Heim fuhr vier Stationen. Es war Mai, beinahe Sommer. Sonne und mäßig warm. Der Bahnhof lag etwas außerhalb. Es gab zwei Wege, den ins Dorf und einen schmalen Pfad in den Wald, vorbei an Gestrüpp und einigen offenen Wasserflächen.

Er ließ den Bahnhof leer werden. Nach dem letzten Menschen ging auch er. Als nichts mehr außer Wald zu hören war, blieb er stehen, trat das Unkraut flach, legte seinen Rucksack darauf, setzte sich.

Er spielte mit einer Zigarette, ließ sie über die Fingerrücken wandern, bis sie beim Übergang vom Mittel- zum Ringfinger zerbrach. Tiere machten Geräusche. Ameisen auf seinen Schuhen, auf seinen Beinen.

Er kehrte erst im Dunkeln zurück. Ein Junge lehnte im Hauseingang und rauchte. Heim schloss die Tür. Im Schlafzimmer lag das Telefon. Er ging in die Küche und nahm eine Pizza aus dem Kühlschrank.

Um 10.00 Uhr schrieb er Anni eine Nachricht: „Vielleicht kann ich später vorbeikommen.“

Draußen sprach jemand. Heim schaltete das Licht aus, schlich zum Fenster, den Mund offen. Er sah zwei Jungen auf dem Bürgersteig, vielleicht der eine der Junge vom Hauseingang. Sie bewegten ihre Arme kaum, manchmal nur und der eine hob dabei seine Stimme.

Gegen Mittag zog Heim sich an und ging auf die Straße. Er lief schnell, wie getrieben.

Ein paar Mädchen spielten mit einem Ball. Eine griff daneben und der Ball kam auf ihn zu. Er kickte, oder wollte es, strich den Ball nur mit dem Außenriss, so dass er fast im rechten Winkel zur Seite lief, an eine Mauer eckte und langsam torkelnd zurückrollte.

Im Laden war er der einzige Kunde. Die Kassiererin war hübsch, das Gesicht, Brüste.

Zu Hause nahm er ein Glas aus dem Schrank. Er schaltete den Herd an und legte zwei Brötchen hinein. Die Sachen brachte er ins Badezimmer. Dort betrachtete er sich im Spiegel, zog das T-Shirt aus, betrachtete sich erneut. Vielleicht vier, vielleicht fünf Minuten musterte er Gesicht und Arme.

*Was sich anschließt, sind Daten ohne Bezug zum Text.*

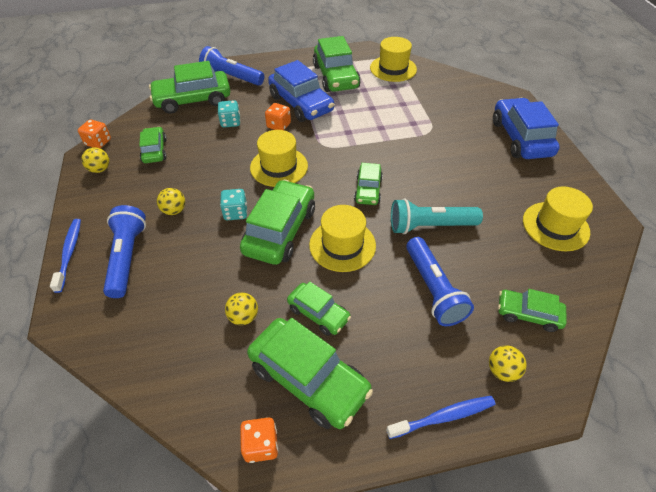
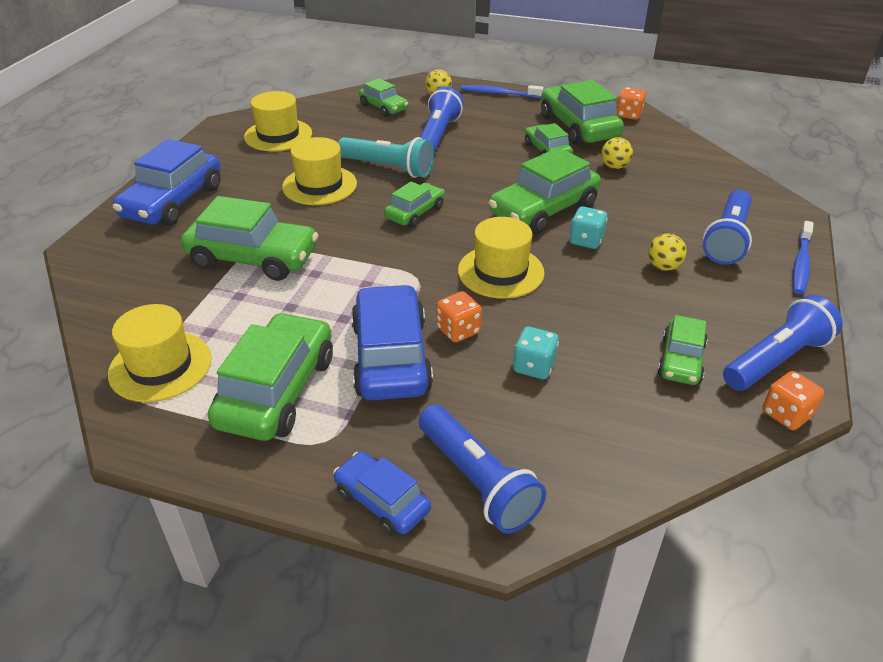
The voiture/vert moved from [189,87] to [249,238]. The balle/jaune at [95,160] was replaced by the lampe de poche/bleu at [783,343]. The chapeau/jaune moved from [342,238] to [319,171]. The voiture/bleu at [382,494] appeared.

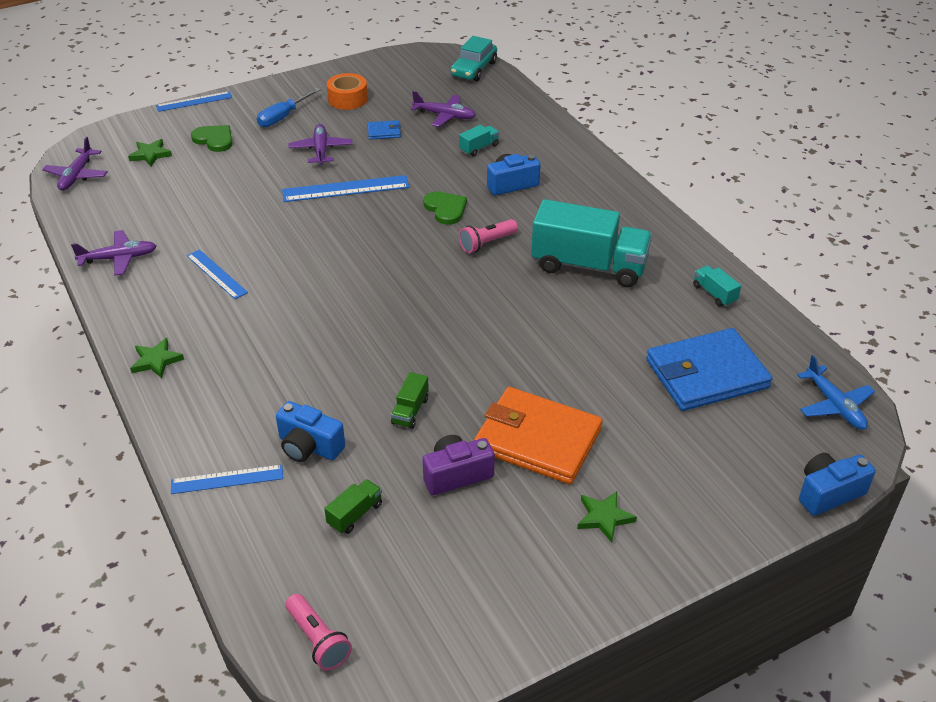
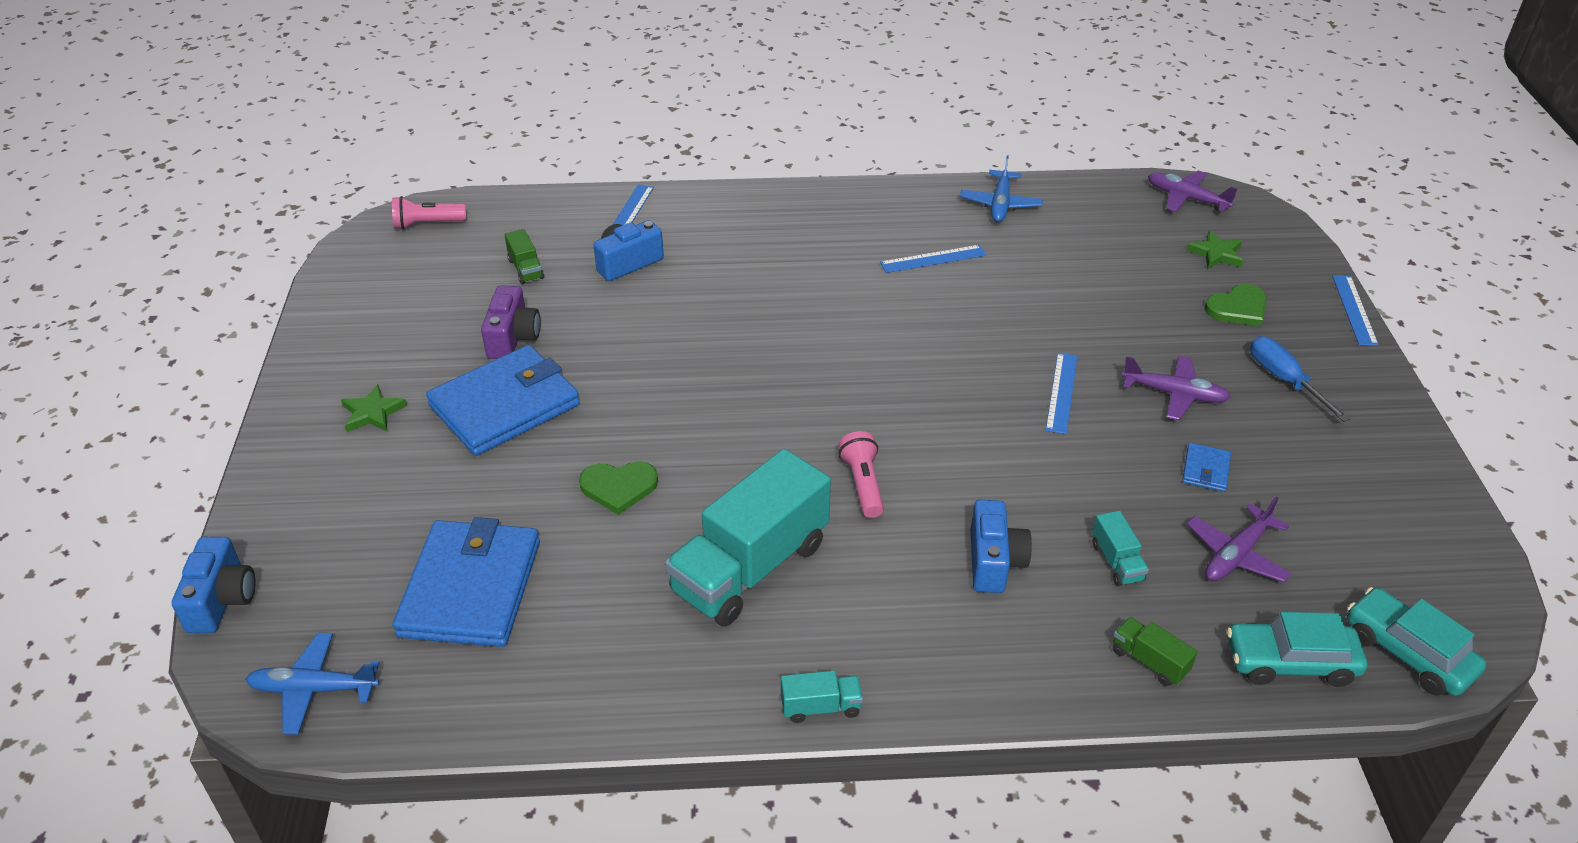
The ruban adhésif/orange at [347,91] disappeared. The règle/bleu at [345,188] changed to 0.66 times the size. The cœur/vert moved from [445,208] to [618,488]. The avion/violet at [114,253] became the avion/bleu at [1001,189]. The camion/turquoise moved from [717,286] to [822,697]. The étoile/vert at [157,358] disappeared. The camion/vert moved from [410,400] to [1155,651]. The portefeuille/orange at [538,435] became the portefeuille/bleu at [503,400]. The voiture/turquoise at [1297,649] appeared.

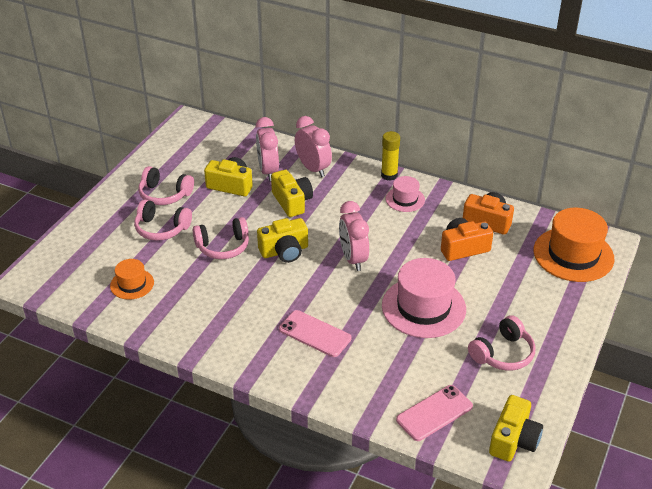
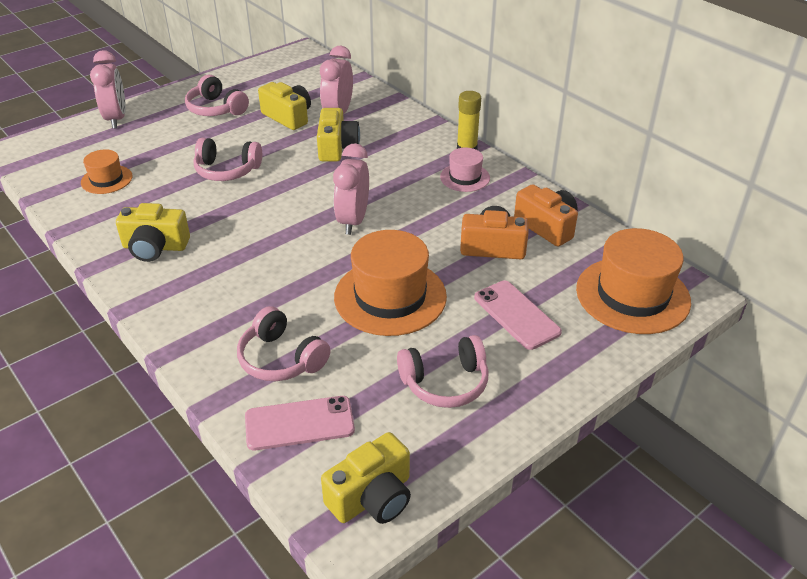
The réveil/rose moved from [313,146] to [108,89]. The casque audio/rose moved from [163,220] to [283,343]. The appareil photo/jaune moved from [282,240] to [153,232]. The chapeau/rose at [424,298] became the chapeau/orange at [390,283]. The téléphone/rose moved from [315,333] to [518,315].

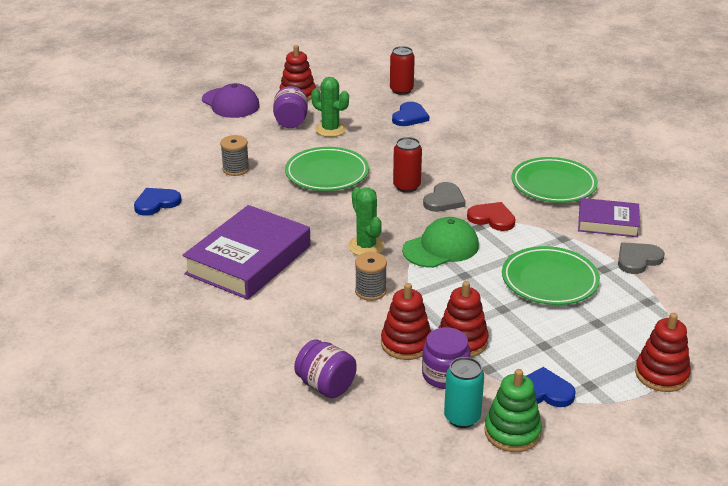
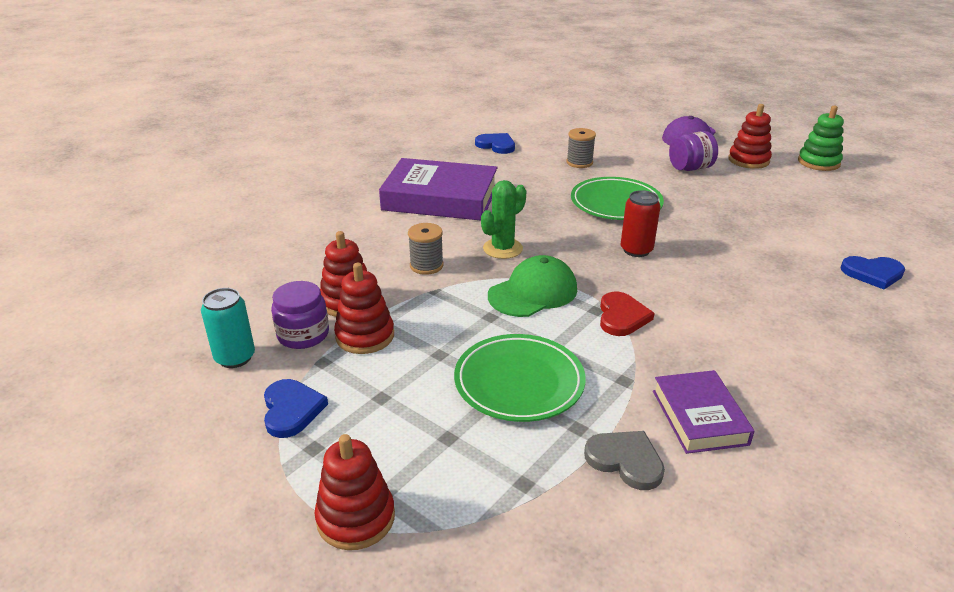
The canette/rouge at [402,70] disappeared. The cactus/vert at [330,107] disappeared. The cœur/bleu moved from [410,114] to [872,273]. The assiette/vert at [555,180] disappeared. The cœur/gris at [444,197] disappeared. The casquette/vert at [440,242] turned 75 degrees counterclockwise. The bocal/violet at [325,368] disappeared. The jouet à empiler/vert moved from [513,410] to [821,138].

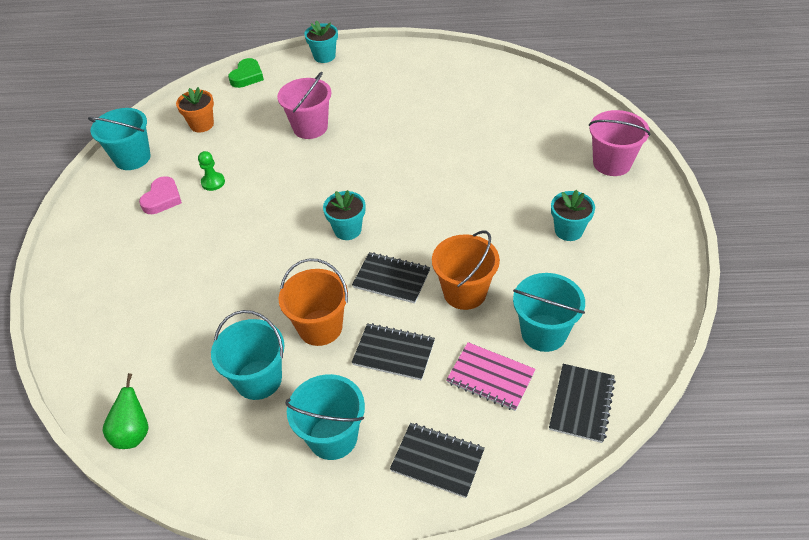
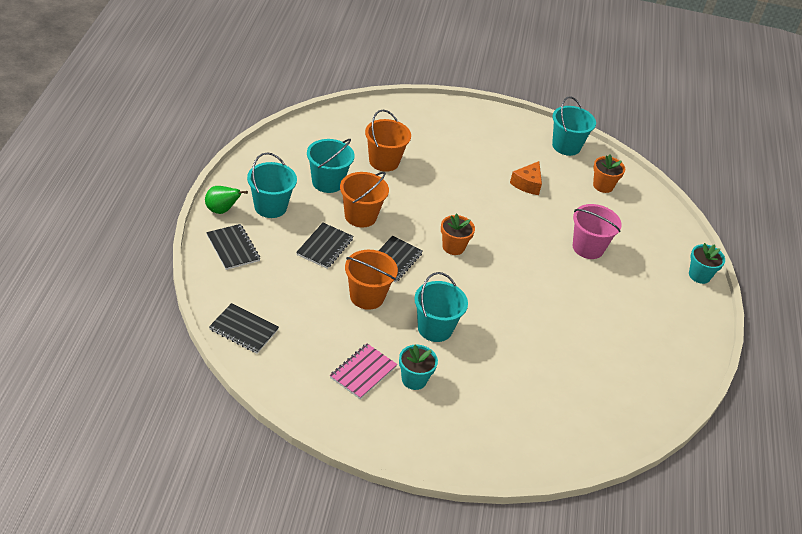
The cœur/vert at [246,73] disappeared. The seau/rose at [619,143] disappeared. The pion/vert at [211,171] was replaced by the fromage/orange at [526,178]. The cœur/rose at [160,195] disappeared. The pot de fleurs/turquoise at [344,215] became the pot de fleurs/orange at [458,234]. The seau/turquoise moved from [549,312] to [441,307]. The carnet/rose moved from [491,376] to [363,371]. The poire/vert moved from [125,411] to [226,200]. The carnet/noir at [437,460] turned 60 degrees counterclockwise. The seau/orange at [388,140] appeared.

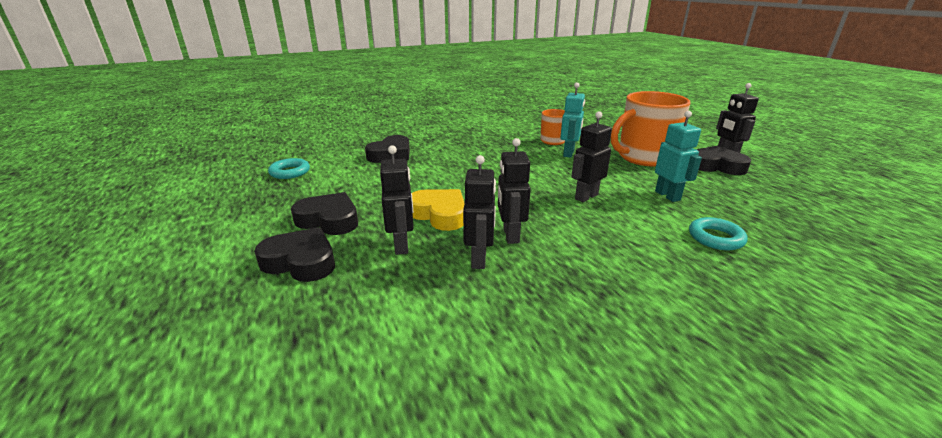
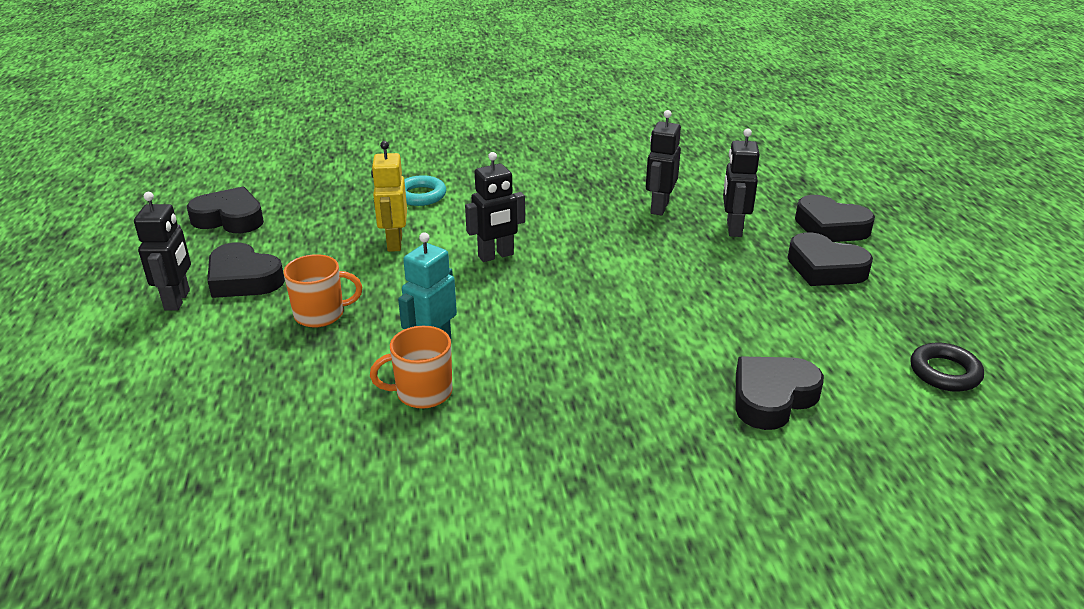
The tasse/orange at [651,129] changed to 0.54 times the size. The robot/turquoise at [678,156] became the robot/jaune at [389,196]. The robot/noir at [514,191] disappeared. The anneau/turquoise at [289,168] became the anneau/noir at [947,367]. The cœur/jaune at [438,210] disappeared. The cœur/noir at [225,210] appeared.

Er hatte in der Nacht eine Nachricht an Anni geschickt. Sie möge doch bitte erwachsen werden. Es sei unter seiner Würde und wenn sie ihn so weiter behandle, würde seine letzte Erinnerung an sie etwas mit einem Penis im Mund zu tun haben.

Früher in der Schule hatte Heim Stunde um Stunde damit verbracht, auf einen Stift zu starren und ihn mit Gedankenkraft zur Bewegung zu bringen. Manchmal hatte er auch einfach nur Dinge auf dem Stift balanciert, Bücher, Hefte, andere Stifte, und den Moment gesucht, in dem alles in sich zusammenbrach.

In den Pausen hatte Andre Zauberstücke probiert, die niemals funktionierten, weil Andre es für echte Magie erklärte. Irgendwann kurz vor dem Abitur war er mit einer Theorie erschienen: s1 = s0. Wenn sowieso alles zwingend aufeinanderfolgt, dann steht alles schon fest und existiert bereits, nur in einer anderen Form, präexistent.

Als Heim Jahre später in Wannsee auf den Zug wartete, sah er Andre wieder. Sie gingen hinüber, über die Straße, auf eine Bank am See. Andre drehte eine Tüte.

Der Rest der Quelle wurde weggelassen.